Novel isothermal nucleic acid amplification method for detecting malaria parasites

Malaria, a parasitic disease caused by Plasmodium spp. and transmitted by Anopheles mosquitoes, remains a major global health issue, with an estimated 249 million cases and 608,000 deaths in 2022. Rapid and accurate diagnosis and treatment are crucial for malaria control and elimination. However, limited access to sensitive molecular tests means that microscopic examination and rapid diagnostic tests (RDT) are the most used methods in endemic areas, despite their lower diagnostic accuracy. Therefore, there is a need for developing sensitive, simple, accurate, and rapid diagnostic tools suitable for field conditions. Herein, we aimed to explore the potential of the enzymatic recombinase amplification assay (ERA® Technology) as a remote laboratory test by evaluating and validating the GENEYE® ERA Plasmodium detection kit in Brazilian endemic areas. A cross-sectional cohort study was conducted between June and August of 2023 in the Brazilian Amazon. The study enrolled 323 participants residing in three malaria-affected regions: Cruzeiro do Sul and Mâncio Lima (Acre State) and Guajará (Amazonas State). The participants were tested for malaria by microscopy, rapid diagnostic tests (RDT), nested PCR (nPCR), quantitative real-time PCR (qPCR), and ERA. The sensitivity, specificity, and predictive values were assessed using nPCR as a gold standard. Plasmodium prevalence was 21.7%, 18.8%, 19.2%, 21.7%, and 21.7% by nPCR, microscopy, RDT, qPCR, and ERA respectively.

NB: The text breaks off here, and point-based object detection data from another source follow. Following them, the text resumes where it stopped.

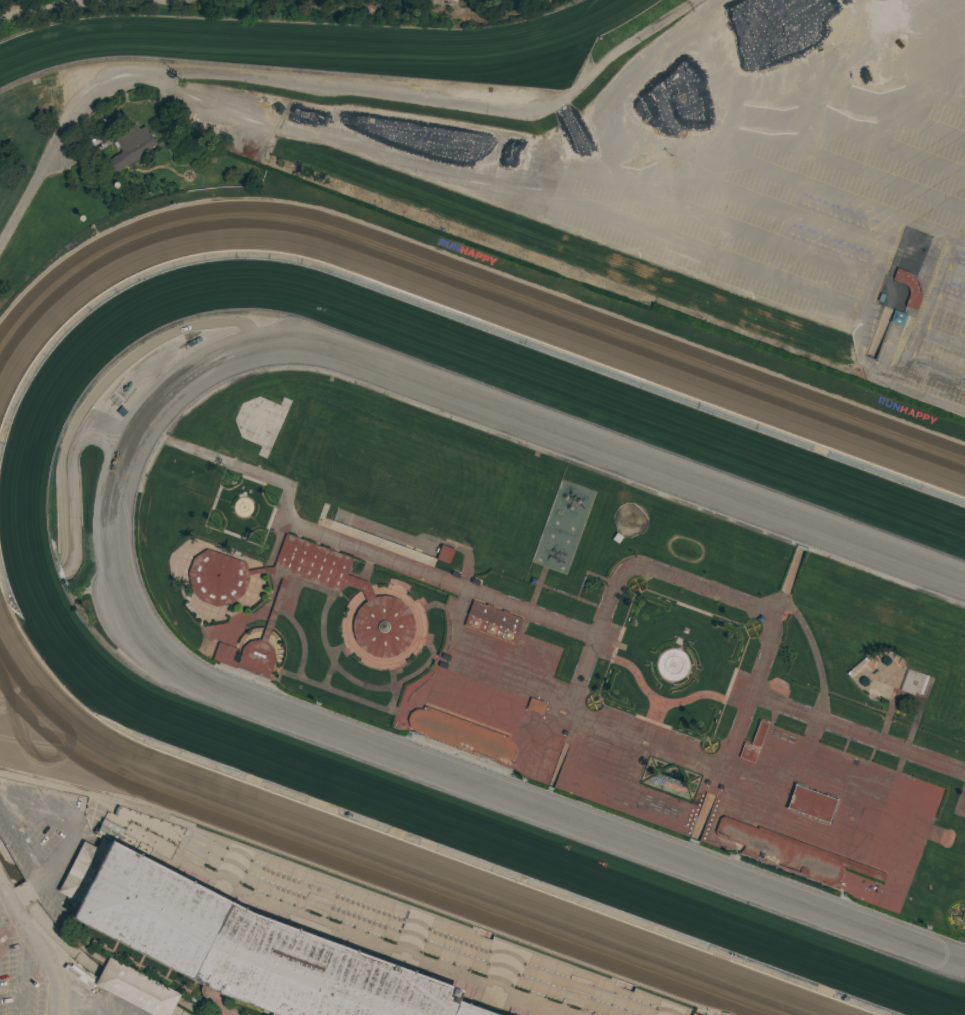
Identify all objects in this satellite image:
road: (165, 2)
road: (959, 3)
road: (48, 7)
road: (944, 29)
track: (302, 37)
road: (925, 58)
road: (909, 89)
road: (895, 115)
road: (882, 144)
building: (130, 146)
road: (857, 171)
road: (837, 196)
parking lot: (848, 205)
road: (832, 231)
road: (767, 240)
road: (745, 269)
building: (909, 287)
road: (890, 300)
road: (948, 303)
road: (888, 307)
building: (897, 318)
road: (916, 331)
road: (878, 334)
road: (941, 337)
track: (618, 343)
building: (444, 554)
road: (786, 581)
building: (382, 607)
building: (492, 621)
track: (71, 643)
road: (813, 655)
track: (174, 657)
building: (857, 667)
building: (913, 681)
building: (535, 706)
road: (573, 715)
building: (758, 733)
road: (856, 734)
building: (462, 735)
building: (748, 752)
road: (79, 777)
road: (715, 781)
building: (811, 803)
road: (960, 803)
road: (701, 819)
track: (353, 846)
building: (789, 853)
building: (297, 940)
road: (35, 944)
road: (23, 970)
road: (72, 1007)
road: (81, 1013)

Using nPCR as the standard, qPCR, and ERA showed a sensitivity of 100%. In comparison, microscopy and RDT showed a sensitivity of 87.1% and 88.6%, a negative predictive value (NPV) of 96.56 and 96.93, and kappa values of 0.91 and 0.92, respectively. For Plasmodium falciparum, the sensitivity of qPCR and ERA was 100% while the sensitivity of microscopy and RDT was 96.9% and 93.7%, and the NPV was 99.66 and 99.32, respectively. For Plasmodium vivax, only ERA showed the same sensitivity of nPCR. The sensitivity, NPV, and kappa values were 78.85%, 97.27, and 0.87 for qPCR and microscopy, and 84.21%, 97.94, and 0.9 for RDT. The data presented here show that the GENEYE® ERA Plasmodium detection kit offers a promising alternative to traditional malaria diagnostic methods. Its high sensitivity, specificity, fast processing time, and operational simplicity position it as a valuable point-of-care diagnostic tool, particularly in resource-limited and remote malaria-endemic areas.

• GENEYE® ERA kit detects Plasmodium in under 25 min, no DNA purification needed.

• The kit matches or exceeds the compared methods in sensitivity and specificity.

• The kit is suitable for accurate testing in low-infrastructure, point-of-care settings.